どんなに努力しても、
人の気持ちは手に入らないことも

 婚活において努力は大事。しかしながら、どんなに努力をしたとしても、お相手の気持ちが必ず手に入るとは限りません。そこがまた難しい。

 篤男さん(38歳、仮名)は、聡子さん(36歳、仮名)とお見合い後、交際に入り、2度ほどデートを重ねました。

 聡子さんは、お見合いをしたときから篤男さんをとても気に入っていました。

婚活をして2年になりますが、初めて素敵だなと思う男性に巡りあいました」

 お見合いを終えたときにこう言っていたので、私はこんなアドバイスをしました。

「結婚相談所では仮交際の時期は、ほかのお見合いをしてもいいし、何人とおつきあいをしてもいいことになっているでしょう? それは仮交際が、 “お人柄を見る期間”だからなのね。篤男さんは見た目も素敵だし、年収もいいほうだから、お見合いのお申し込みも多いと思う。もしかしたら聡子さんのほかにもおつきあいしている人がいるかもしれない。だから待っているだけでは、ダメよ。気に入っていただけるように“選ばれる努力”もしましょうね」

 聡子さんは、私のアドバイスに大きく頷いていました。篤男さんとの初めてのデートは車で郊外にドライブに行くことになったのですが、聡子さんは早起きをして、お昼にふたりで食べるお弁当を持参。そして、2回目のデートのときには、手作りのクッキーを持って行きました。

 しかし、2回目のデートを終えたところで、篤男さんの相談室から、“交際終了”の連絡が来たのです。

 私は、聡子さんがいつになく一生懸命だったのを知っていたので、篤男さんの相談室に連絡を入れて、“交際終了”の理由を尋ねました。

 すると理由は、こうでした。

「『大切に思ってくださる気持ちが伝わっていたので、“交際終了”を出すのは、心苦しい』と言っていました。

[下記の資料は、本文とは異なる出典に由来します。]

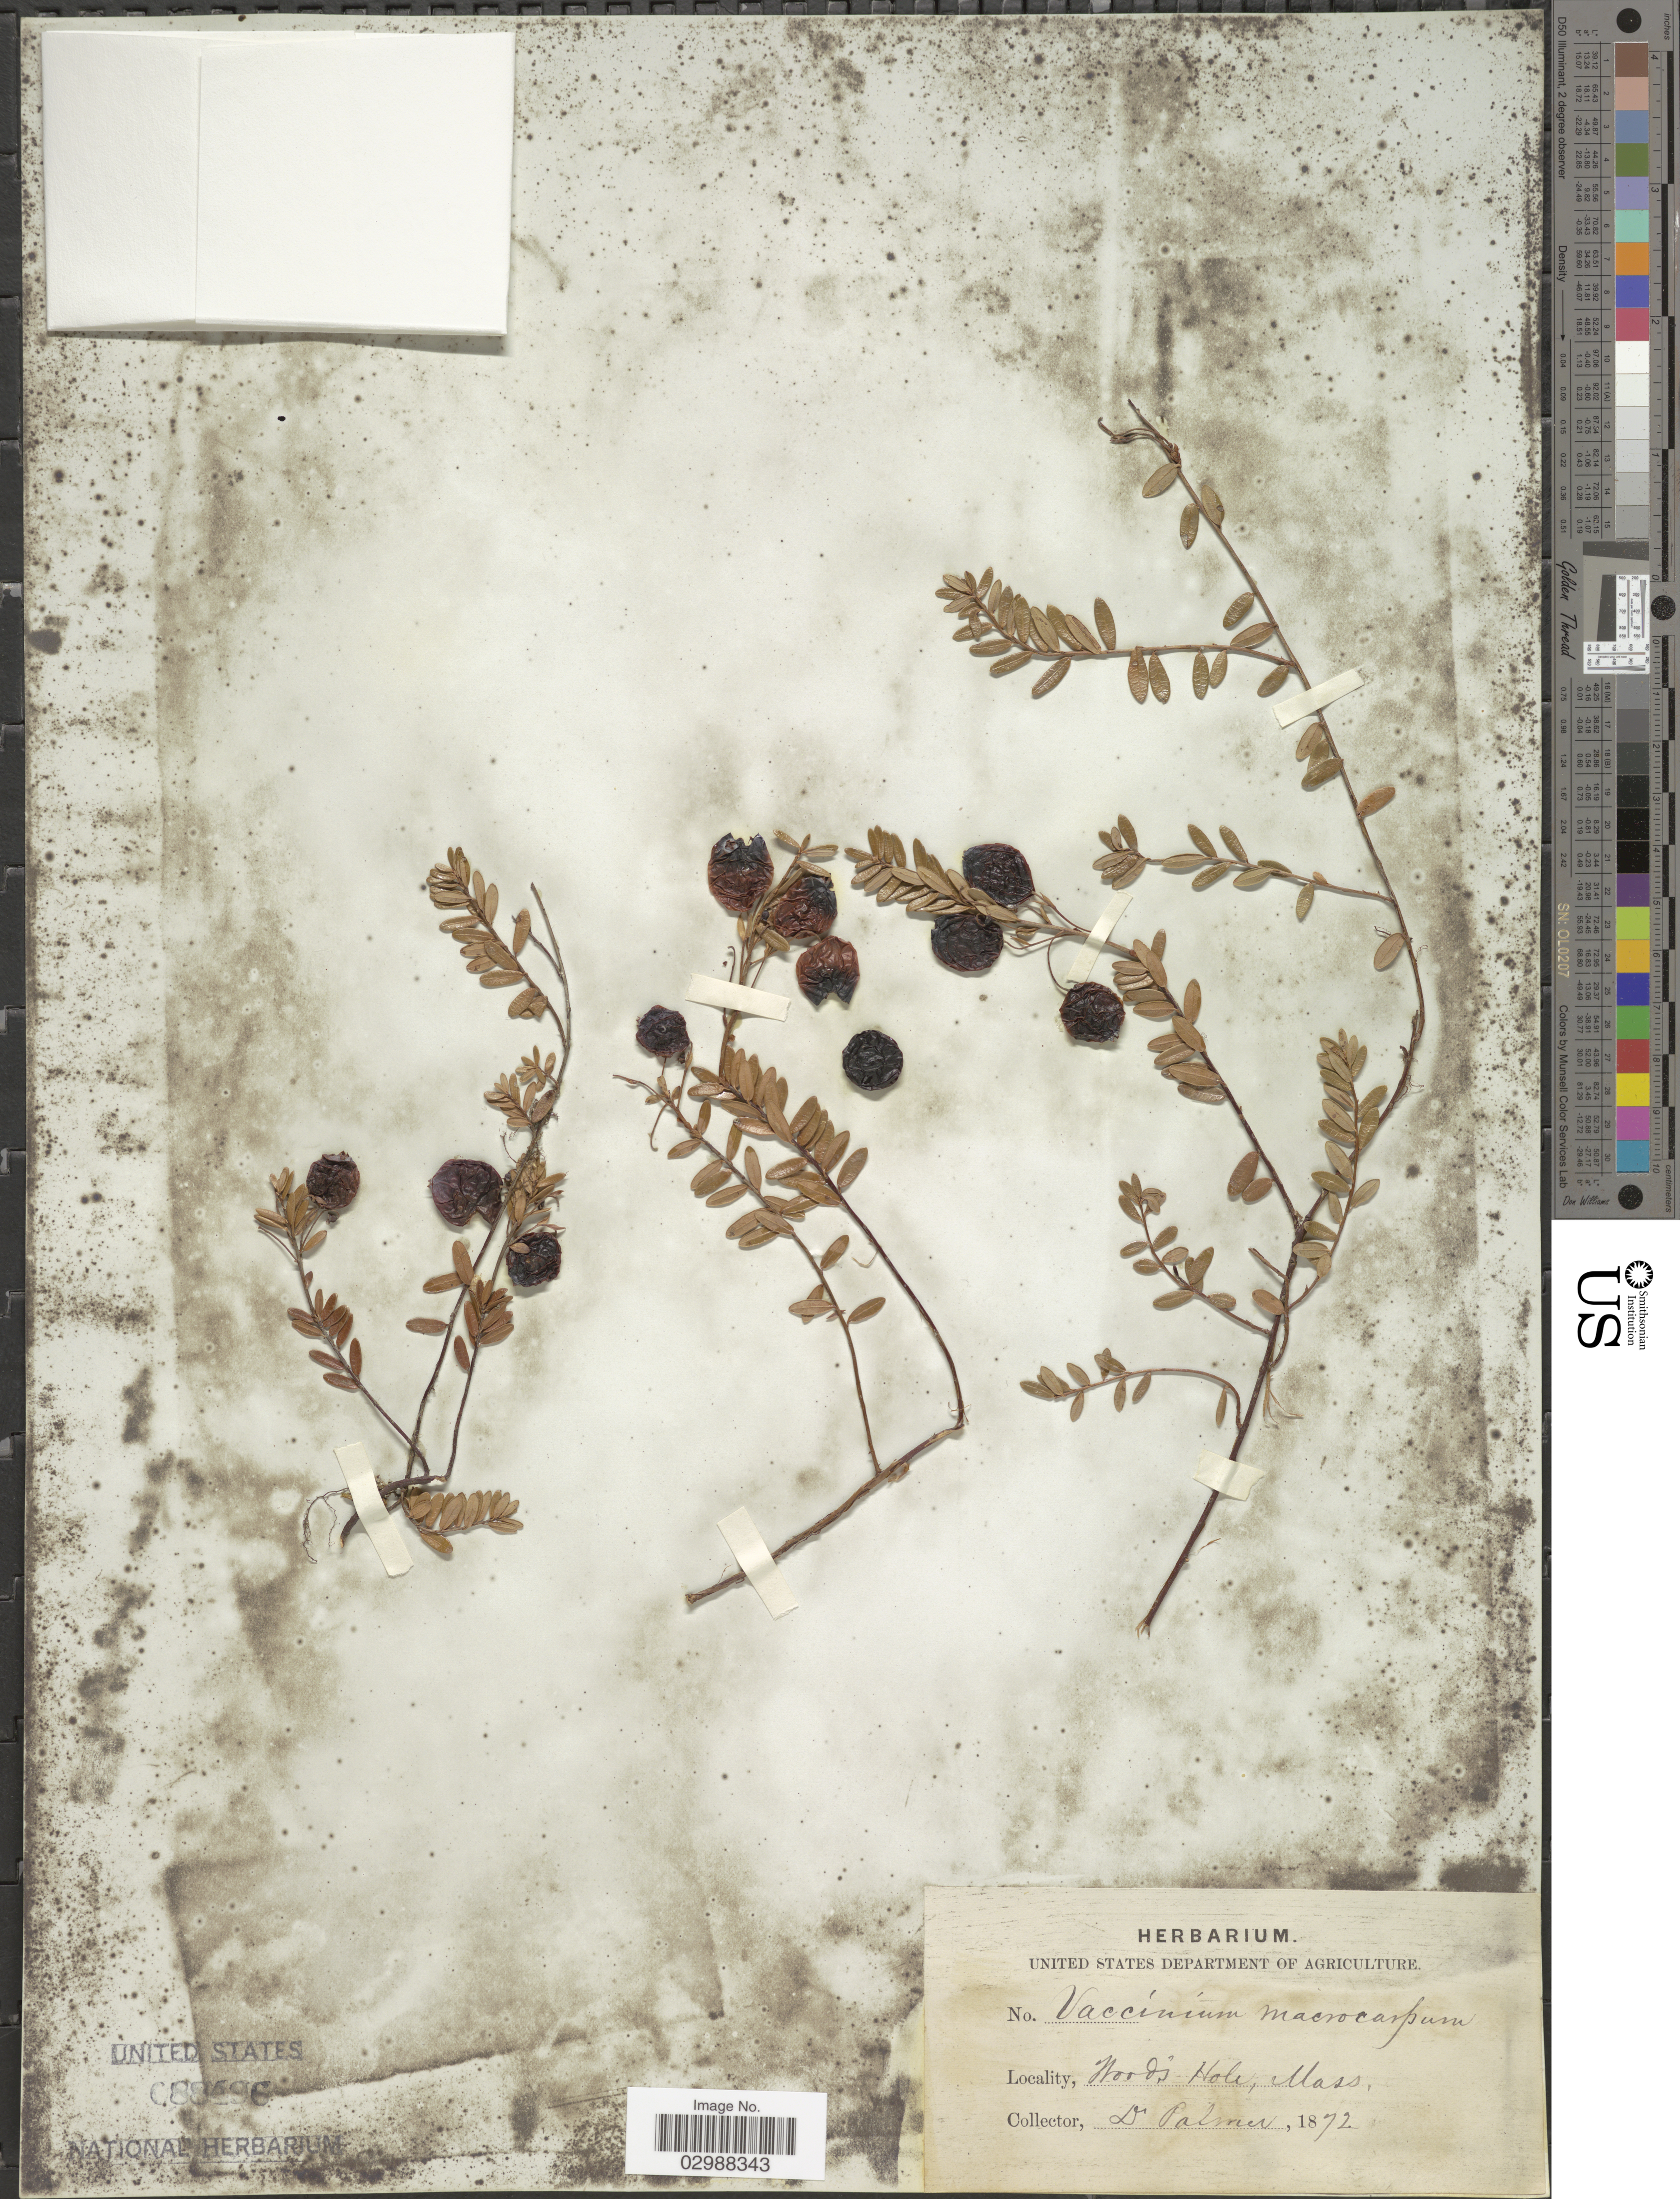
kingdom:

ただ、会話をしている中で、『結婚したら、こうしたい』『結婚したら、こんな家族を作りたい』と、会話に『結婚したら』という言葉がたくさん出てきたというんです。彼女と結婚するというイメージがまだ持てないうちに、手作りのお弁当や手作りのお菓子をいただいて、会話を交わすと理想の結婚の話をされる。それにだんだん戸惑うようになり、苦しくなってしまったようです。このまま期待を持たせておつきあいをして、最終的に結婚に進めなかったら、彼女を傷つけてしまう。それなら今、交際終了にしたほうがいいと判断したようです」

 篤男さんの言うことはもっともなことです。しかし、これは理屈ではなく、彼は聡子さんが“タイプではなかった”のでしょう。気の遣えるとても優しい女性だというのはわかる。でも、異性として好きになる顔だったり雰囲気だったり喋るテンポではなかった。もしも聡子さんが“タイプの女性”だったら、「結婚したら、こうしたい」と話をされたときに、戸惑うどころか手放しでうれしくなったと思うのです。

 “選ばれる努力をする”ことは、婚活にとても大事なことです。でも、人を好きになるときに、“タイプかどうか”は、気持ちが動く大きなきっかけになります。生理的に受け付ける、受け付けないとは別の話で、生理的に受け付けたとしても、異性としては好きにならない場合もあります。

 相手にとって“タイプの異性”でなければ、どんなに努力をしても、相手の気持ちを手に入れることはできません。

 人を好きになったら、その人に振り向いてもらうための努力は必要。でも、どんなに努力をしても手に入らないことがあるのが、人の気持ちなのです。そこは肝に命じながらも、“選ばれる努力”を惜しまない人が、いくつかの失恋の後に、運命のお相手に出会えるのです。